Husin yang sederhana. Perawat keutuhan kampung dari kerakusan pemodal besar. Ia tak pergi ke mana-mana. Ia tertambat di Sarongge sebagai petani yang mengusung gerakan antipestisida. Sedang Karen, sang istri, aktivis lingkungan tingkat nasional, bahkan global.

Karen adalah anggota Ksatria Pelangi, organisasi lingkungan hidup berkelas internasional. Ia mencintai Husin dan kedua putrinya. Namun toh ia tetap memiliki kemewahan sendiri sebagai aktivis lingkungan yang tak hanya berkutat di Sarongge. Ia acap kali terlibat dalam aksi perjuangan membebaskan hutan dari keserakahan kapitalis.

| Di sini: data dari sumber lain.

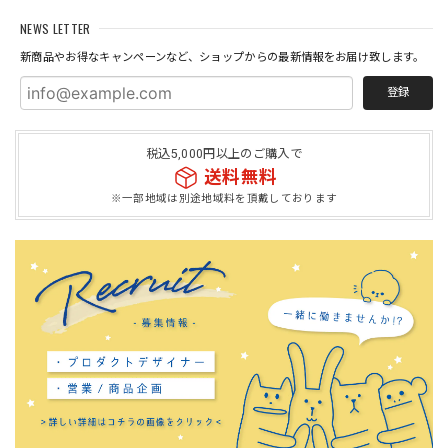
NEWS LETTER
新商品やお得なキャンペーンなど、ショップからの最新情報をお届け致します。
登録
税込5,000円以上のご購入で
送料無料
※一部地域は別途地域料を頂戴しております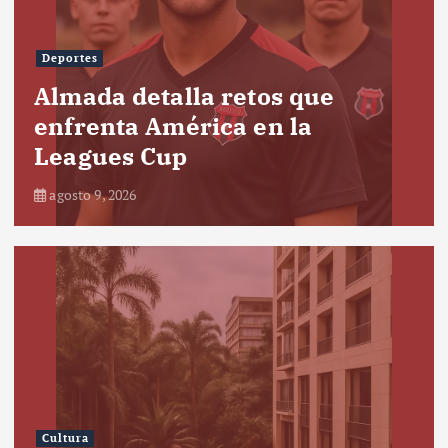
Deportes
Almada detalla retos que
enfrenta América en la
Leagues Cup
agosto 9, 2026
Cultura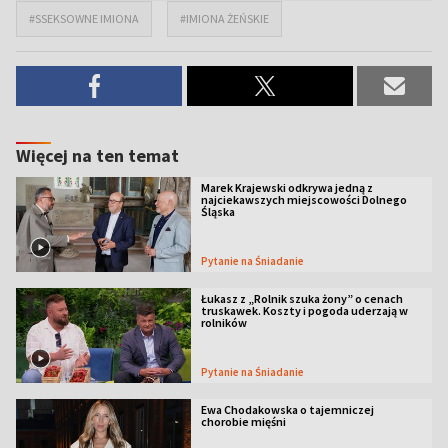
#SSEKSOWNE IMIONA
#IMIONA ŻEŃSKIE
Więcej na ten temat
Marek Krajewski odkrywa jedną z
najciekawszych miejscowości Dolnego
Śląska
Pytanie na Śniadanie
Łukasz z „Rolnik szuka żony” o cenach
truskawek. Koszty i pogoda uderzają w
rolników
Pytanie na Śniadanie
Ewa Chodakowska o tajemniczej
chorobie mięśni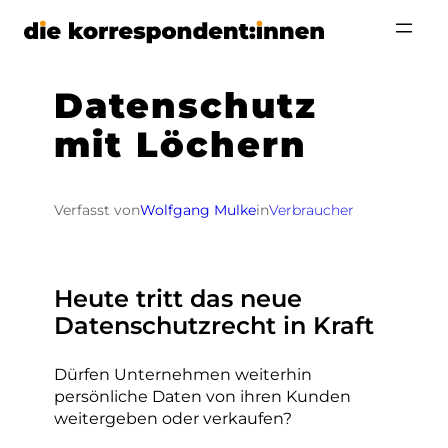
Zum
Inhalt
springen
Datenschutz
mit Löchern
Verfasst von
Wolfgang Mulke
in
Verbraucher
Heute tritt das neue
Datenschutzrecht in Kraft
Dürfen Unternehmen weiterhin
persönliche Daten von ihren Kunden
weitergeben oder verkaufen?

Ia masuk pedalaman rimba di Sumatra. Kali lain hingga ke perbatasan negeri di Timor Leste. 

Saya ingat banget, suatu pagi, dini hari yang sungguh dingin, Karen pamit pada Husin untuk melanjutkan perjuangan, menyelamatkan bumi. Ia menumpang kapal barang Dewi Samudra menuju Pulau Kisar.

Demikian itu Karen yang sungguh keren. Ia mobile. Berwawasan global. Pengusung ide-ide besar.  Namun, tetap saja ia setia merawat cinta bersama Husin. Ya, meski  acap kali bumi Tuhan ini memang belum benar-benar surga, tapi tampak Karen menganut puisi Sapardi: “Aku ingin mencintaimu dengan cara sederhana. Dengan kata yang tak sempat diucapkan kayu kepada api yang menjadikannya abu… Dengan isyarat yang tak sempat disampaikan awan kepada hujan yang menjadikannya tiada.”